The Pale White – Infinite Pleasure

La ville de Newcastle regorge de talents, on y connaissait déjà Maxïmo Park et plus récemment Sam Fender, pour ne citer qu’eux. C’est au tour des Pale White de sortir de l’anonymat avec leur premier album : Infinite Pleasure.

Ce trio est composé de deux frères Adam (chanteur et guitare) et Jack Hope (batterie) et d’un ami, Tom Booth (basse et choeurs). Leur premier single, Second Place, est sorti en 2016. Nous voici en 2021, ils auront donc pris leur temps pour sortir leur premier album !

L’album est globalement divisé en deux styles. D’un côté on retrouve des chansons rock entrainantes plutôt classiques et efficaces. De l’autre, des titres où le groupe s’autorise plus de libertés avec des prises de risques plus ou moins réussies. Autre information importante, 5 des 11 titres de Infinite Pleasure sont sortis sous forme de singles durant les années précédentes.

Les titres dits “classiques”

L’excellent That Dress est un exemple parfait de ce que savent faire The Pale White, c’est d’ailleurs leur tout premier succès. Toutes les principales caractéristiques du trio y sont répertoriées : une batterie tonique, soutenue par une ligne de basse bien présente et une guitare qui oscille entre riff et mélodie. À savoir que la version présente sur l’album est une version retravaillée et améliorée comparativement à l’originale sortie en 2016.

Glue et Take Your Time sont dans la même lignée avec deux excellents refrains bien que Glue soit légèrement plus dynamique tandis que Take Your Time arbore une ligne de basse plus efficace. Le single Medicine sorti en 2019 est également une grande satisfaction.

Il est évident que le groupe à certaines grandes influences que l’on retrouve notamment sur Sonder qui semble être le mix entre deux artistes bien connus. En effet, on pense à Queens of the Stone Age dans la dynamique globale du morceau et dans l’utilisation des choeurs, ainsi qu’à Jack White dans les sonorités de la guitare.

Malheureusement la répétition de la formule ne marche pas toujours comme sur Confession Box qui est un peu facile. On aurait presque la sensation d’avoir déjà entendu ce titre sur l’album. Il en va de même avec Nothing Lasts Forever malgré une excellente ligne de basse. Evidement, suivant les goûts de chacun les avis peuvent diverger selon les titres mais la sensation globale devrait être la même.

Les titres dits “prises de risques”

The Pale White débutent pourtant leur album en douceur avec un nouveau titre Infinite Pleasure qui fait une excellente introduction. Dès les premières notes on pressent une tension qui monte en puissance et qui finit totalement par exploser. Le final est rempli de rafales de batteries qui donnent envie de retrouver les salles de concert au plus vite…

Still No Taste est une courte reprise acoustique du refrain de Medicine. On peut légitimement supposer qu’ils se soient inspirés de leurs amis The Amazons avec lesquels ils ont beaucoup tourné en 2019. En effet, sur leur album Future Dust, The Amazons explorent cette idée de reprendre une section de leur chanson 25 en version acoustique avec 25 (Reprise).
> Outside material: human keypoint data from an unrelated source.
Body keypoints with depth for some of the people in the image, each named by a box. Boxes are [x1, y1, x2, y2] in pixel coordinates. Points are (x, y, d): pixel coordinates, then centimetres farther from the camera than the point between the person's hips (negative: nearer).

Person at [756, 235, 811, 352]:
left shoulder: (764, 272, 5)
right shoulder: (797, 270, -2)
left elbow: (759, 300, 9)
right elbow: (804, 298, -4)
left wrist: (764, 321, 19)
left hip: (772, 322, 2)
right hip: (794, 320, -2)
Anechoic Chamber Blues est l’autre chanson acoustique de l’album. L’idée de casser un peu le rythme effréné de l’album est intéressante malheureusement elle est mal maitrisée. Le titre est légèrement long et très répétitif ce qui rend la chanson lassante et oubliable au fil des écoutes.
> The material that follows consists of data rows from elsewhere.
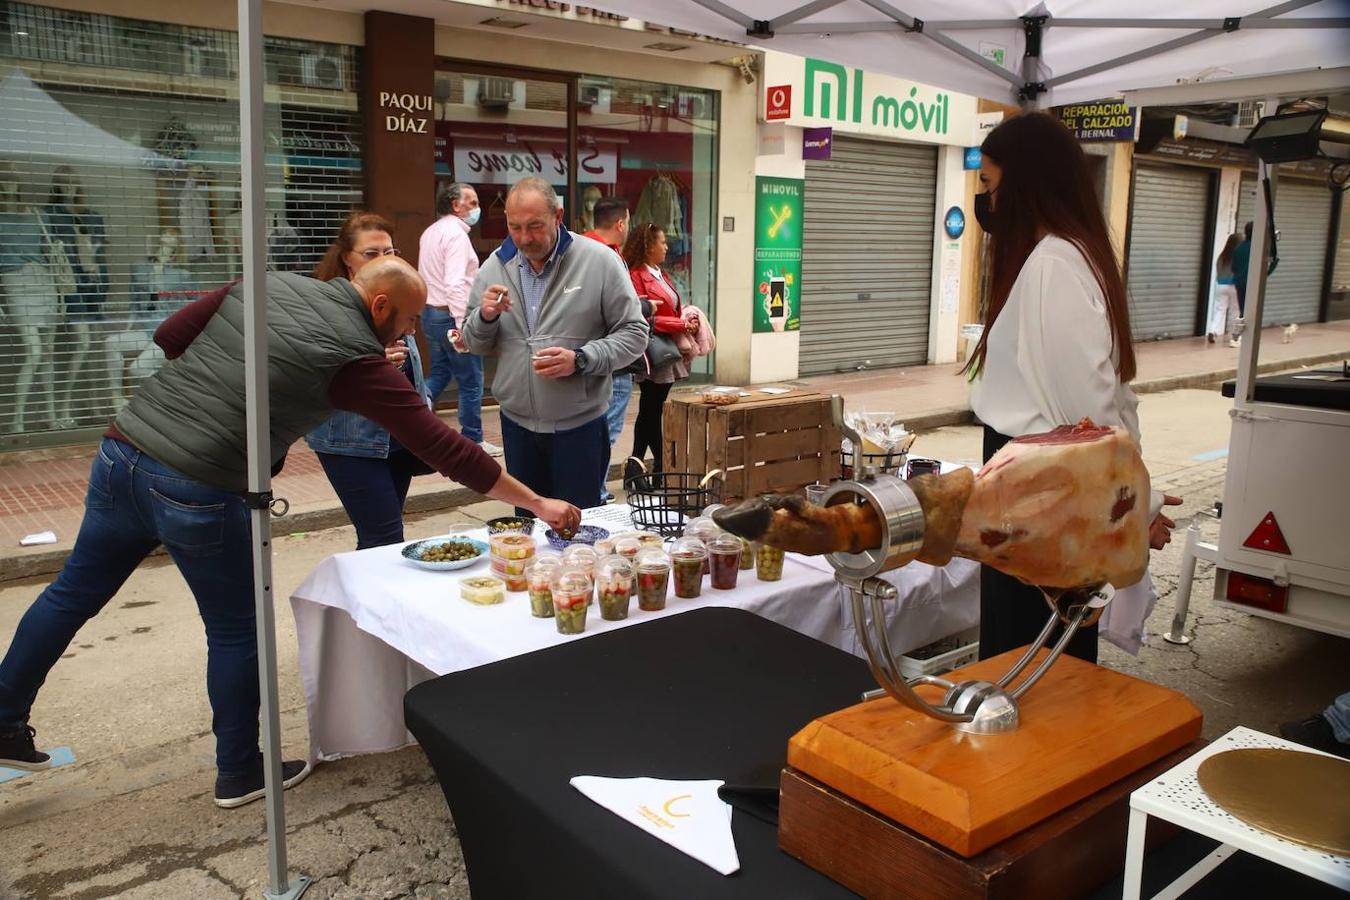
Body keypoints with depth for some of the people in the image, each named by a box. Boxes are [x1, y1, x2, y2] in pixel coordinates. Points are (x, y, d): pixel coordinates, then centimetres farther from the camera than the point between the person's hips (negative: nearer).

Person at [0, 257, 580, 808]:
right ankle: (239, 773, 27)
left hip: (121, 453, 7)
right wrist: (536, 503, -8)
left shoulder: (265, 285, 7)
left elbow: (169, 336, 11)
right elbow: (440, 445, -12)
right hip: (196, 492, -7)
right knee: (236, 631, 12)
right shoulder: (354, 358, -11)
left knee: (75, 592, 22)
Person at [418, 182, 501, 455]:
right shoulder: (456, 234, -16)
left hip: (431, 313, 9)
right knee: (471, 382, 2)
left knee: (439, 374, 21)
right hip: (451, 315, -9)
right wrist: (462, 325, -27)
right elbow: (455, 284, -25)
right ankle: (473, 441, 10)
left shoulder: (431, 232, 14)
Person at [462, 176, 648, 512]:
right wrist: (485, 317, -12)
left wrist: (580, 360, -21)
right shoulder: (494, 267, 3)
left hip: (579, 425, -4)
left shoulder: (600, 261, -9)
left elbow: (634, 334, -7)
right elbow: (475, 344, 11)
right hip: (517, 425, 4)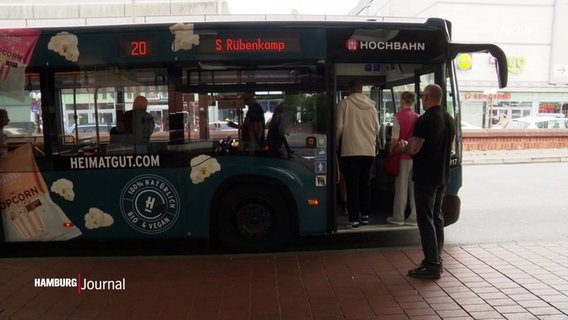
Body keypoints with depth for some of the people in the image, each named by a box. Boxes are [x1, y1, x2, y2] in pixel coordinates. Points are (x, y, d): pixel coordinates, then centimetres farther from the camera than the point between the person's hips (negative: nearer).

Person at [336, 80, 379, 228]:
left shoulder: (344, 103, -3)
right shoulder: (371, 105, 8)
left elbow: (339, 127, -7)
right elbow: (377, 128, 10)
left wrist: (336, 144, 9)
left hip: (350, 150, -4)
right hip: (369, 150, 5)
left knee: (352, 185, -1)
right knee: (364, 183, 16)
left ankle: (354, 219, -2)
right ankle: (364, 215, 22)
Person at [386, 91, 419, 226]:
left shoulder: (398, 116, -9)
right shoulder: (418, 117, 5)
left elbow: (395, 138, -12)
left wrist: (391, 152, 1)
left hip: (402, 156, -4)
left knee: (401, 187, 4)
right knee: (415, 187, 9)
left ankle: (398, 217, 12)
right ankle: (414, 218, 15)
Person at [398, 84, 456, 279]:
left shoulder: (425, 120, -18)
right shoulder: (449, 119, 10)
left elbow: (413, 149, -21)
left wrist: (403, 147, -1)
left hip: (425, 177, -9)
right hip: (442, 176, 9)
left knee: (425, 219, -3)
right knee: (437, 217, 16)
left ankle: (432, 265, 1)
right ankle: (436, 259, 25)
Heureusement, Infinite Pleasure finit en apothéose avec Frank Sinatra qui est tout simplement le plus long titre du groupe à ce jour avec ses 6 minutes et 50 secondes. La construction du morceau évoque notamment le travail de Last Train sur leur dernier album : The Big Picture.

Ce dernier morceau permet de donner de l’épaisseur à l’album et de sortir du prototype du rock facile que l’on peut retrouver par moments.

L’album est d’ailleurs fait pour la scène et ça s’entend, notamment au niveau des distorsions volontairement laissées sur le début de Infinite Pleasure, sur la fin de Glue et sur la fin de Nothing Lasts Forever.

Malgré de très nombreux singles sortis depuis 2016, The Pale White ont choisi de faire un premier album composé seulement de 11 titres. La formule semble être payante avec un premier album globalement cohérent et abouti.

TRACKLIST

Infinite Pleasure

Glue

Take Your Time

That Dress

Nothing Lasts Forever

Medicine

Confession Box

Anechoic Chamber Blues

Sonder

Still No Taste

Frank Sinatra

Nos morceaux favoris : That Dress, Medicine, Frank Sinatra

LA NOTE DU RÉDACTEUR : 7 / 10

Les autres notes :
Fabien : 6,5/10. Des débuts très prometteurs que l’on a hâte de voir sur scène.